-- Description of the task --
Copy the entries below, swapping "collectors" for "collected by" and leaving everything else unchanged.

-- Task material --
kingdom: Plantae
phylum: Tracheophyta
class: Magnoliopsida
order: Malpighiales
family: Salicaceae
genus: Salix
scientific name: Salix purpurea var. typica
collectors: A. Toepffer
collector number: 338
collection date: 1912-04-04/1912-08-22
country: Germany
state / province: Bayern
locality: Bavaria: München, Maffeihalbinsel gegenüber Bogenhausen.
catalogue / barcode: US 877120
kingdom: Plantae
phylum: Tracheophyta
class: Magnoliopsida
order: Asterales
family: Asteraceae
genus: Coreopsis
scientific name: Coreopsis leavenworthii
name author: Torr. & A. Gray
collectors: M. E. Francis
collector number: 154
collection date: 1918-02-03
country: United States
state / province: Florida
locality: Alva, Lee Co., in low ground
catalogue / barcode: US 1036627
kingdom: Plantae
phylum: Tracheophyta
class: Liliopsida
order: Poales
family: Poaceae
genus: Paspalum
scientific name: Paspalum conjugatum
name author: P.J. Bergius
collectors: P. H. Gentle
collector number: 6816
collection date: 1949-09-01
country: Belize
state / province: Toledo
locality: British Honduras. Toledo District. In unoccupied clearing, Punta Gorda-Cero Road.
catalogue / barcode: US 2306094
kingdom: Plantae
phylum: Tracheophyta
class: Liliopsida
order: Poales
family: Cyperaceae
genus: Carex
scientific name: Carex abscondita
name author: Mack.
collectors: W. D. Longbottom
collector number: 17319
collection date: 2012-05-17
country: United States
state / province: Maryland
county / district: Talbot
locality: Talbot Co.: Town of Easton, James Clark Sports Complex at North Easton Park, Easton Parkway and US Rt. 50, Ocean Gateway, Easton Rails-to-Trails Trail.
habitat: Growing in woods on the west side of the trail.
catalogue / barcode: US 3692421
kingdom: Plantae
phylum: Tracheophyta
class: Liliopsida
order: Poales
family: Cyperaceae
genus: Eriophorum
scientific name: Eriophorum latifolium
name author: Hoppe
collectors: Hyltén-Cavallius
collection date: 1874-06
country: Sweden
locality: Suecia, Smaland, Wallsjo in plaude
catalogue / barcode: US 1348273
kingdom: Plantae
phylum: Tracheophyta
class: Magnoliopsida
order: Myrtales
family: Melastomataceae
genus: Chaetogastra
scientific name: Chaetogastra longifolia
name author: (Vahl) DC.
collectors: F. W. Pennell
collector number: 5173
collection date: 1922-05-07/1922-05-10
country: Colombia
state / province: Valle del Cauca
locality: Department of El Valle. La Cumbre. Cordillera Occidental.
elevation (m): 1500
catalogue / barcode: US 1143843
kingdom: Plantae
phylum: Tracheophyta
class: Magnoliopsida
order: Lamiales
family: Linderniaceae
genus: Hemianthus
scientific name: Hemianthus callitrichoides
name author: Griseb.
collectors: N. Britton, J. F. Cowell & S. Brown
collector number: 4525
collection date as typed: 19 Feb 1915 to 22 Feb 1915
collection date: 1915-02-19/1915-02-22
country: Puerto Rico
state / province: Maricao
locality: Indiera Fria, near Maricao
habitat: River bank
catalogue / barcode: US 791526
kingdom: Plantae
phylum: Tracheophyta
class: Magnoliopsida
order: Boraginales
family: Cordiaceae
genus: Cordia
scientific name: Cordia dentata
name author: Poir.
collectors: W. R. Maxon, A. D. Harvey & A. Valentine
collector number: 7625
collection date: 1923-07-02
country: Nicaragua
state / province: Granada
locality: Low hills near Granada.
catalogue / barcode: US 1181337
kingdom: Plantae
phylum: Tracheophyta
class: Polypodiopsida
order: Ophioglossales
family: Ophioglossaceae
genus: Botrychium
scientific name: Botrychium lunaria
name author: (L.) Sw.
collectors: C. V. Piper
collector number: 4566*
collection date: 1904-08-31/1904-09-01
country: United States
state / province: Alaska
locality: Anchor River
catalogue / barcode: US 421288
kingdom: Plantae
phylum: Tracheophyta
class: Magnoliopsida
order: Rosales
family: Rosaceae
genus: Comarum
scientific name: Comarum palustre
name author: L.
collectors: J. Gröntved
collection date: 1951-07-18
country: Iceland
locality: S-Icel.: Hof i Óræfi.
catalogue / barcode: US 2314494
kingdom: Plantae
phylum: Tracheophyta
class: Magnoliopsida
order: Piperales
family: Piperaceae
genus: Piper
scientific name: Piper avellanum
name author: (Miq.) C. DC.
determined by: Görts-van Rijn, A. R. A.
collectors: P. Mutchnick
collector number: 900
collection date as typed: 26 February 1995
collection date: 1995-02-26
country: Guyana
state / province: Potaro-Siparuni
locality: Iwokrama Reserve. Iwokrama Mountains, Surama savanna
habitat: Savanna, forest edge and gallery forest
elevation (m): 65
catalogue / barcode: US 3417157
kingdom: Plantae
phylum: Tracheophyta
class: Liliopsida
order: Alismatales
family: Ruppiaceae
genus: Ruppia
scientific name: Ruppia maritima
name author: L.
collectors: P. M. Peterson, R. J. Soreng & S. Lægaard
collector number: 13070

-- Output for this task --
kingdom: Plantae
phylum: Tracheophyta
class: Magnoliopsida
order: Malpighiales
family: Salicaceae
genus: Salix
scientific name: Salix purpurea var. typica
collected by: A. Toepffer
collector number: 338
collection date: 1912-04-04/1912-08-22
country: Germany
state / province: Bayern
locality: Bavaria: München, Maffeihalbinsel gegenüber Bogenhausen.
catalogue / barcode: US 877120
kingdom: Plantae
phylum: Tracheophyta
class: Magnoliopsida
order: Asterales
family: Asteraceae
genus: Coreopsis
scientific name: Coreopsis leavenworthii
name author: Torr. & A. Gray
collected by: M. E. Francis
collector number: 154
collection date: 1918-02-03
country: United States
state / province: Florida
locality: Alva, Lee Co., in low ground
catalogue / barcode: US 1036627
kingdom: Plantae
phylum: Tracheophyta
class: Liliopsida
order: Poales
family: Poaceae
genus: Paspalum
scientific name: Paspalum conjugatum
name author: P.J. Bergius
collected by: P. H. Gentle
collector number: 6816
collection date: 1949-09-01
country: Belize
state / province: Toledo
locality: British Honduras. Toledo District. In unoccupied clearing, Punta Gorda-Cero Road.
catalogue / barcode: US 2306094
kingdom: Plantae
phylum: Tracheophyta
class: Liliopsida
order: Poales
family: Cyperaceae
genus: Carex
scientific name: Carex abscondita
name author: Mack.
collected by: W. D. Longbottom
collector number: 17319
collection date: 2012-05-17
country: United States
state / province: Maryland
county / district: Talbot
locality: Talbot Co.: Town of Easton, James Clark Sports Complex at North Easton Park, Easton Parkway and US Rt. 50, Ocean Gateway, Easton Rails-to-Trails Trail.
habitat: Growing in woods on the west side of the trail.
catalogue / barcode: US 3692421
kingdom: Plantae
phylum: Tracheophyta
class: Liliopsida
order: Poales
family: Cyperaceae
genus: Eriophorum
scientific name: Eriophorum latifolium
name author: Hoppe
collected by: Hyltén-Cavallius
collection date: 1874-06
country: Sweden
locality: Suecia, Smaland, Wallsjo in plaude
catalogue / barcode: US 1348273
kingdom: Plantae
phylum: Tracheophyta
class: Magnoliopsida
order: Myrtales
family: Melastomataceae
genus: Chaetogastra
scientific name: Chaetogastra longifolia
name author: (Vahl) DC.
collected by: F. W. Pennell
collector number: 5173
collection date: 1922-05-07/1922-05-10
country: Colombia
state / province: Valle del Cauca
locality: Department of El Valle. La Cumbre. Cordillera Occidental.
elevation (m): 1500
catalogue / barcode: US 1143843
kingdom: Plantae
phylum: Tracheophyta
class: Magnoliopsida
order: Lamiales
family: Linderniaceae
genus: Hemianthus
scientific name: Hemianthus callitrichoides
name author: Griseb.
collected by: N. Britton, J. F. Cowell & S. Brown
collector number: 4525
collection date as typed: 19 Feb 1915 to 22 Feb 1915
collection date: 1915-02-19/1915-02-22
country: Puerto Rico
state / province: Maricao
locality: Indiera Fria, near Maricao
habitat: River bank
catalogue / barcode: US 791526
kingdom: Plantae
phylum: Tracheophyta
class: Magnoliopsida
order: Boraginales
family: Cordiaceae
genus: Cordia
scientific name: Cordia dentata
name author: Poir.
collected by: W. R. Maxon, A. D. Harvey & A. Valentine
collector number: 7625
collection date: 1923-07-02
country: Nicaragua
state / province: Granada
locality: Low hills near Granada.
catalogue / barcode: US 1181337
kingdom: Plantae
phylum: Tracheophyta
class: Polypodiopsida
order: Ophioglossales
family: Ophioglossaceae
genus: Botrychium
scientific name: Botrychium lunaria
name author: (L.) Sw.
collected by: C. V. Piper
collector number: 4566*
collection date: 1904-08-31/1904-09-01
country: United States
state / province: Alaska
locality: Anchor River
catalogue / barcode: US 421288
kingdom: Plantae
phylum: Tracheophyta
class: Magnoliopsida
order: Rosales
family: Rosaceae
genus: Comarum
scientific name: Comarum palustre
name author: L.
collected by: J. Gröntved
collection date: 1951-07-18
country: Iceland
locality: S-Icel.: Hof i Óræfi.
catalogue / barcode: US 2314494
kingdom: Plantae
phylum: Tracheophyta
class: Magnoliopsida
order: Piperales
family: Piperaceae
genus: Piper
scientific name: Piper avellanum
name author: (Miq.) C. DC.
determined by: Görts-van Rijn, A. R. A.
collected by: P. Mutchnick
collector number: 900
collection date as typed: 26 February 1995
collection date: 1995-02-26
country: Guyana
state / province: Potaro-Siparuni
locality: Iwokrama Reserve. Iwokrama Mountains, Surama savanna
habitat: Savanna, forest edge and gallery forest
elevation (m): 65
catalogue / barcode: US 3417157
kingdom: Plantae
phylum: Tracheophyta
class: Liliopsida
order: Alismatales
family: Ruppiaceae
genus: Ruppia
scientific name: Ruppia maritima
name author: L.
collected by: P. M. Peterson, R. J. Soreng & S. Lægaard
collector number: 13070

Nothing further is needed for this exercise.